Nas regiões centrais da península localizam-se os bairros
semi-urbanizados de Ingonane, próximo à ponta Romero assim como o de Natite e
Cariacó mais a sul onde vivem principalmente os novos artesãos, o pequeno
operariado local e os potenciais produtores e negociantes de aguardente e outras bebidas tradicionais, tais como os
fermentados de cereais ou farelos.
Estes bairros
desenvolvem-se a partir da ponta Romero que é baixa e também orlada por recife
de coral que cobre e descobre. Tem praias arenosas mas as ondas são no geral
bastante violentas. A ponta Romero antes da ocupação pêlos portugueses era
conhecida pelo nome Miranembo.
A tradição reza
que ainda no tempo em que a região era floresta cerrada, albergando grandes
manadas de elefantes certo dia enfurecidos avançam em direcção ao mar e o mais
velho (o chefe) que seguia à frente não foi capaz de estancar na ponta o que o
levou a precipitar-se por sobre as águas e dai engolido pelas ondas. De súbito
os outros elefantes param e aterrorizados tomam rumo oposto fazendo uma
retirada para o interior sem nunca mais por ali aparecerem.
Ora, localmente a
expressão “umuiria” significa engolido e “nembo” o vocábulo elefante, ou seja o
lugar onde foi engolido o elefante. Naturalmente, segundo a lenda, as duas
expressões ter-se-iam fundido dando origem à palavra “umuirianembo”,
posteriormente, “miranembo”.
Entre o Cariacó e
a Maringanha encontram-se o Wimbe e o Nanhimbe (actual bairro Eduardo Mondlane)
dedicando-se à agricultura de subsistência e à fermentação alcoólica do caju.
Já no cimo da
colina podem-se ver, do levante ao poente, os bairros de Chuiba ou
"Planalto dos Cajueiros", Gingone e Muxara, praticamente cobertos de
cajueiros, e são os que mais comercializam a amêndoa do caju e se dedicam à
fermentação alcoólica da respectiva maçã bem como à pequena agricultura.
O rochoso baixo de
Nacole a 1,5 milhas para Sueste da Ponta Mepira, projecta ao longo das suas
praias de Chibabuara onde, do ponto mais alto da cidade, a colina se faz cair
abruptamente.
Outrora um esconderijo de larápios por possuir densa floresta, hoje a
sua população é essencialmente constituída por pescadores que, apesar dos
rumores de existência de um polvo gigante ali mesmo na baía, essa gente
continua fazendo alguma pescaria sem qualquer receio.

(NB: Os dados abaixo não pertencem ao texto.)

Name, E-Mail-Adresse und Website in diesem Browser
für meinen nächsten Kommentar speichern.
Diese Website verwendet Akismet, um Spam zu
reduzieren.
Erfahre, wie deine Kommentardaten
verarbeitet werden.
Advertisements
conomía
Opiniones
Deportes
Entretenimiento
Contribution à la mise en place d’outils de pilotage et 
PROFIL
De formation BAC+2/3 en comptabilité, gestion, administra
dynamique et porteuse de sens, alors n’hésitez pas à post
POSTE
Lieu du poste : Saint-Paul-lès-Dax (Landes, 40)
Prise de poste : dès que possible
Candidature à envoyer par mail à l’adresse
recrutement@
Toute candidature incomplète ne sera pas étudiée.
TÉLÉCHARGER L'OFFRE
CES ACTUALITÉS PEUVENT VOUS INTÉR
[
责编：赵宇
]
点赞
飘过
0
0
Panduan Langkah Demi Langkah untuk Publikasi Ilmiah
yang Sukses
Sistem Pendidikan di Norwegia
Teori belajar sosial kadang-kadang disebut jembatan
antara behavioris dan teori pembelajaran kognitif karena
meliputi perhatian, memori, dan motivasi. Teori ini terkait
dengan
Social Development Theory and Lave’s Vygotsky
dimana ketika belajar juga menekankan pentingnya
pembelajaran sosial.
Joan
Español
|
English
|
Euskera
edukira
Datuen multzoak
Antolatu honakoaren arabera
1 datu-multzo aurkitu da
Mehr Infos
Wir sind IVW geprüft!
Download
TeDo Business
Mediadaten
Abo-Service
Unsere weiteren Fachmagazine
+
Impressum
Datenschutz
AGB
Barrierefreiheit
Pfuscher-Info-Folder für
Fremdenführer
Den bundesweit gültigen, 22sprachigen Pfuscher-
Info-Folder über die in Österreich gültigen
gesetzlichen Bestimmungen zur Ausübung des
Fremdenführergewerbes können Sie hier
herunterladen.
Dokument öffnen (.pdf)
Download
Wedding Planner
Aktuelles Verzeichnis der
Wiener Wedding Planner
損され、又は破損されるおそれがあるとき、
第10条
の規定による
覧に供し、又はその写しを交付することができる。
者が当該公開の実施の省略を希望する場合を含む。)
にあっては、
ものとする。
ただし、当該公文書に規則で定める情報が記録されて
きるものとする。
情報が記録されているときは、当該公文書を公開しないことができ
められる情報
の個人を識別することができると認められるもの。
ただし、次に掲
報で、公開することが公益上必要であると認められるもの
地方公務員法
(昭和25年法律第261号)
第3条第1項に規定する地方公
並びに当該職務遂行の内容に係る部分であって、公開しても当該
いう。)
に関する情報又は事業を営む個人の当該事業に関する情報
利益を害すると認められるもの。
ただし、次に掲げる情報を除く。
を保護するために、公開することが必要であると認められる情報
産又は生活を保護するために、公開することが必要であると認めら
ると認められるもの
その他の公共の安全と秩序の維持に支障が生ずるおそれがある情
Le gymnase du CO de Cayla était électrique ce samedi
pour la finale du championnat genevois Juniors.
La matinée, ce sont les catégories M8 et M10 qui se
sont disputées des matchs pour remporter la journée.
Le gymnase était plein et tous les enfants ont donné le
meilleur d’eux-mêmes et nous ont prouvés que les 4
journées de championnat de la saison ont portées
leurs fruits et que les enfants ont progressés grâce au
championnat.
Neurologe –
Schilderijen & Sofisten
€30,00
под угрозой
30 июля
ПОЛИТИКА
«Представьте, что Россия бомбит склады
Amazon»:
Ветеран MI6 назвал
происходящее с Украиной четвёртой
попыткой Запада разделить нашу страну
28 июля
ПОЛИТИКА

No centro da península onde está instalada a cidade de Pemba, ergue-se a zona de cimento desde a Baixa ou "Cidade Velha" junto à qual foram construídas as primeiras casas de alvenaria por facilidades de acesso ao porto, estancando numa planície provida do melhor parque habitacional.
É também nesta zona onde se encontram o Governo e serviços públicos
diversos, combinados com uma cadeia de estabelecimentos comerciais bem como um parque
infantil onde funciona também uma creche.
O actual porto e ponte cais de Pemba na baixa estão localizados na
região meridional da baía a 5 amarras para Sueste da ponta Mepira, com fundo de
lodo. O fundeadouro pode alcançar-se a pouco mais de 80 metros, onde se
encontra o molhe cais, dado que os fundos se aproximam bastante da terra.
Existem no porto diversas instalações para armazenamento de cargas e para serviços marítimos e aduaneiros. Está também apetrechado com um sistema para a contenção de combustíveis que, através de uma conduta de cerca de um quilómetro, são despejados para os depósitos da Petromoc próximos à povoação de Chibabuara.